Charlie stood wavering by the door, waiting for his cab, not unhappily. A light rain was falling now, a cooling air blowing gently into the entrance of the Del Prado. Tom could see Slim pacing under the awning in her red dress, drawing impatiently at her cigarette.
“Then you took up with the union. That was some trouble! You didn’t know it, but oh, those b’hoys wanted to throw you right in the river!”
“Did they now, Charlie?” Tom asked, struck by that remark but unable to say just why. Thinking that his brother might be right—the thin air making it hard for him to concentrate, after only the half glass of wine he had imbibed.
“Do you remember that meeting down at Saint Stephen’s hall? When you gave your first speech?”
“Don’t remind me, Charlie! I worked on that speech for two whole weeks,” Tom said, shaking his head ruefully. “The priests down there helped me write it all out in Italian. I memorized all the pronunciations, the accents . . . ”
Going over and over it in his room up at Mrs. Maguire’s boardinghouse. Studying every gesture in front of the mirror as if he were O’Connell himself, out to talk before a monster rally.
“It was a full house, too,” Tom continued. “All those longshoremen. And I did read it beau-tifully, if I say so myself. And then I said—in Italian!—‘Freedom of speech has come at last to the waterfront, where now a man may speak without fear!’ Oh, you should’ve seen it, Charlie!”
“I wish I did.
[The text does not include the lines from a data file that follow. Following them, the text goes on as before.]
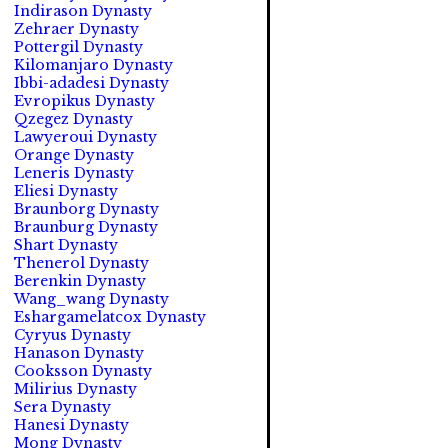
Indirason Dynasty
Zehraer Dynasty
Pottergil Dynasty
Kilomanjaro Dynasty
Ibbi-adadesi Dynasty
Evropikus Dynasty
Qzegez Dynasty
Lawyeroui Dynasty
Orange Dynasty
Leneris Dynasty
Eliesi Dynasty
Braunborg Dynasty
Braunburg Dynasty
Shart Dynasty
Thenerol Dynasty
Berenkin Dynasty
Wang_wang Dynasty
Eshargamelatcox Dynasty
Cyryus Dynasty
Hanason Dynasty
Cooksson Dynasty
Milirius Dynasty
Sera Dynasty
Hanesi Dynasty
Mong Dynasty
I wish I did!”
“And then, when I was all done, I hear a voice from the back of the room. ‘Mister,’ it says in English—”
A voice like a hoe being raked over gravel. As serious as death.
“‘Mister,’ the voice says, ‘why you mean anybody can go up there an’ speak?’ And I say, ‘That’s right, man. That’s what we’re here for.’ And the voice asks again, ‘You mean anyone can just go up there an’ speak right now?’ And I says, ‘Put away your fears! Come forward now, an’ tell us your name!’”
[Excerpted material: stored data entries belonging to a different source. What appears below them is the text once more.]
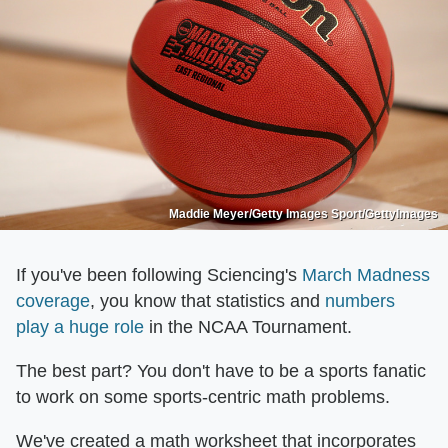
Maddie Meyer/Getty Images Sport/GettyImages
If you've been following Sciencing's
March Madness
coverage
, you know that statistics and
numbers
play a huge role
in the NCAA Tournament.
The best part? You don't have to be a sports fanatic
to work on some sports-centric math problems.
We've created a math worksheet that incorporates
“And up comes Tony Anastasio!” his brother chortled. “Tough Tony, brother of Albert Anastasia, the Lord High Executioner himself!”
“Oh, but you shoulda seen ’em scatter! ‘My name is Anthony Anastasio,’ he says, in that bear growl a his, an’ ten seconds later there wasn’t another soul left in Saint Stephen’s hall.”
They were both laughing hard now, laughing as they had not done together since years before in Charlie’s office, recounting the follies of other men.
The cab came at last, and the doorman helped Tom cart his brother out to it. Pushing him gently into the middle of the back seat, Slim getting in after him, and Tom going around the other side so he’d be propped up between them. The boy in the tattered blue shirt running up, Tom saw—too late. Waving the lotería strips at them again, the lists of numbers flashing by the window.
Charlie still talking as they pulled away from the curb. Mumbling now, and almost out, but Tom realizing nonetheless that he was listening to both a defense and a confession.
“So isn’t it possible,” Charlie said, slurring his words, “isn’t it possible your big brother didn’t know what the hell he was doin’ either?” before he passed out in his seat.